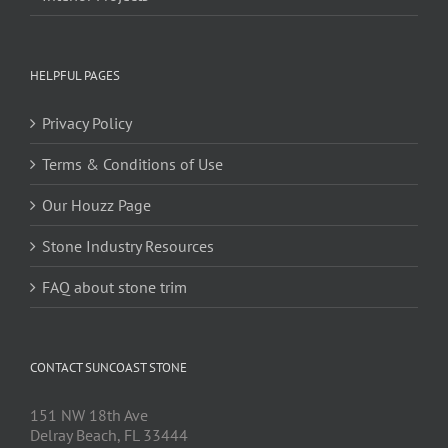
HELPFUL PAGES
Privacy Policy
Terms & Conditions of Use
Our Houzz Page
Stone Industry Resources
FAQ about stone trim
CONTACT SUNCOAST STONE
151 NW 18th Ave
Delray Beach, FL 33444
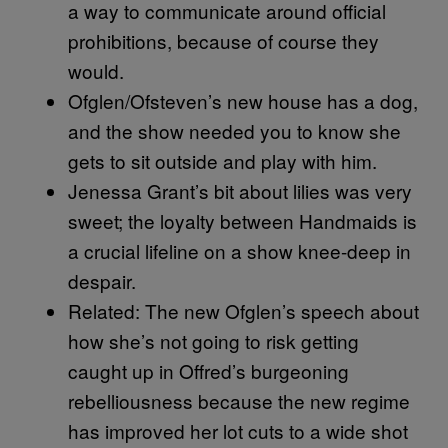
a way to communicate around official
prohibitions, because of course they
would.
Ofglen/Ofsteven’s new house has a dog,
and the show needed you to know she
gets to sit outside and play with him.
Jenessa Grant’s bit about lilies was very
sweet; the loyalty between Handmaids is
a crucial lifeline on a show knee-deep in
despair.
Related: The new Ofglen’s speech about
how she’s not going to risk getting
caught up in Offred’s burgeoning
rebelliousness because the new regime
has improved her lot cuts to a wide shot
***
▶ _WHAT NEEDS TO BE DONE_
Answer with the exact lines running from the one that contains "rebelliousness because the new regime" through the last line of the data. Include no other line.

▶ _SOLUTION_
rebelliousness because the new regime
has improved her lot cuts to a wide shot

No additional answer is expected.